Legal Firms: Search through contracts, case files, and legal documents
Research Labs: Query scientific papers and technical reports
Software Teams: Access API documentation and technical specs
Medical Practices: Search patient records and medical literature
Educational Institutions: Browse course materials and textbooks

🤝 Contributing

We welcome contributions! Here are some ways to help:

Enhancement Ideas

Document Format Support: Add support for Word, HTML, or other formats
Search Improvements: Implement semantic search, fuzzy matching, or ML-based ranking
Performance: Add database backend, parallel processing, or distributed indexing
Tools: Create specialized MCP tools for specific domains
UI: Build a web interface for configuration management

Development Guidelines

Follow existing code style and patterns
Add tests for new functionality
Update documentation for new features
Submit PRs with clear descriptions

🔐 Security Considerations

The server only has read access to specified PDF folders
No external network calls are made during operation
Sensitive data remains local - nothing is sent to external services
Configure appropriate file permissions for your PDF folders

📄 License

This project is open source. See LICENSE file for details.

🙏 Acknowledgments

Built with the Model Context Protocol by Anthropic.
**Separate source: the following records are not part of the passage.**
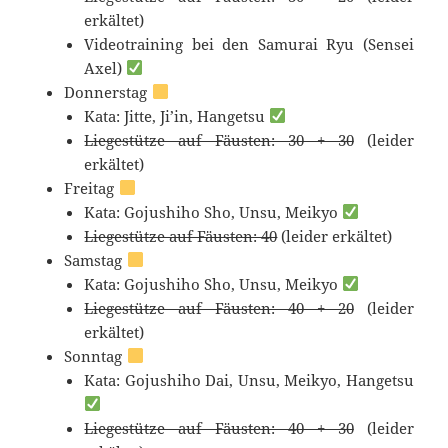
erkältet)
Videotraining bei den Samurai Ryu (Sensei
Axel)
Donnerstag
Kata: Jitte, Ji’in, Hangetsu
Liegestütze auf Fäusten: 30 + 30
(leider
erkältet)
Freitag
Kata: Gojushiho Sho, Unsu, Meikyo
Liegestütze auf Fäusten: 40
(leider erkältet)
Samstag
Kata: Gojushiho Sho, Unsu, Meikyo
Liegestütze auf Fäusten: 40 + 20
(leider
erkältet)
Sonntag
Kata: Gojushiho Dai, Unsu, Meikyo, Hangetsu
Liegestütze auf Fäusten: 40 + 30
(leider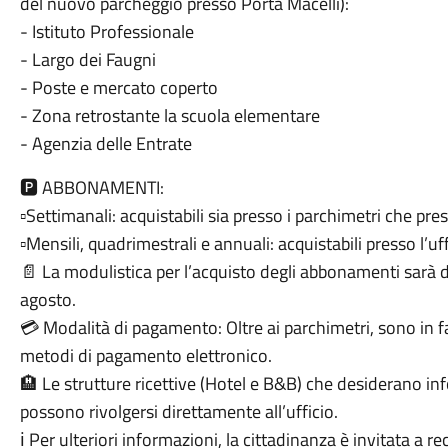
del nuovo parcheggio presso Porta Macelli):
- Istituto Professionale
- Largo dei Faugni
- Poste e mercato coperto
- Zona retrostante la scuola elementare
- Agenzia delle Entrate
🅿️ ABBONAMENTI:
▫️Settimanali: acquistabili sia presso i parchimetri che pres
▫️Mensili, quadrimestrali e annuali: acquistabili presso l’
📄 La modulistica per l’acquisto degli abbonamenti sarà di
agosto.
💳 Modalità di pagamento: Oltre ai parchimetri, sono in fa
metodi di pagamento elettronico.
🏨 Le strutture ricettive (Hotel e B&B) che desiderano 
possono rivolgersi direttamente all’ufficio.
ℹ️ Per ulteriori informazioni, la cittadinanza è invitata a r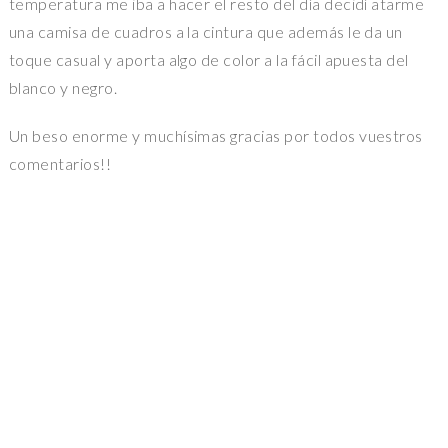
temperatura me iba a hacer el resto del día decidí atarme
una camisa de cuadros a la cintura que además le da un
toque casual y aporta algo de color a la fácil apuesta del
blanco y negro.
Un beso enorme y muchísimas gracias por todos vuestros
comentarios!!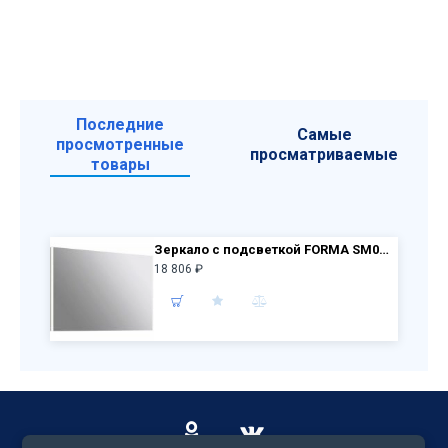
Последние
Самые
просмотренные
просматриваемые
товары
Зеркало с подсветкой FORMA SM0210 100х70
18 806 ₽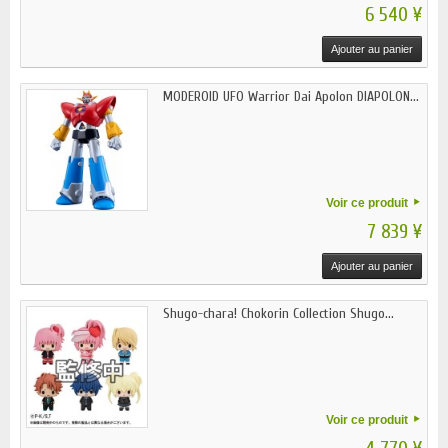
6 540 ¥
Ajouter au panier
MODEROID UFO Warrior Dai Apolon DIAPOLON...
Voir ce produit
7 839 ¥
Ajouter au panier
Shugo-chara! Chokorin Collection Shugo...
Voir ce produit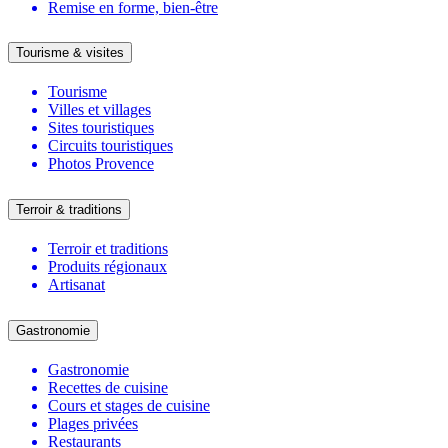
Remise en forme, bien-être
Tourisme & visites
Tourisme
Villes et villages
Sites touristiques
Circuits touristiques
Photos Provence
Terroir & traditions
Terroir et traditions
Produits régionaux
Artisanat
Gastronomie
Gastronomie
Recettes de cuisine
Cours et stages de cuisine
Plages privées
Restaurants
Ready to transform your PDFs into a searchable knowledge base?

Run python manage_server.py create-config to get started! 🚀

📦 Dependencies

mcp: Model Context Protocol SDK for building MCP servers
PyPDF2: PDF parsing and text extraction
asyncio: Asynchronous I/O for concurrent operations
jsonschema: JSON validation for configuration files

All dependencies are lightweight and have minimal system requirements.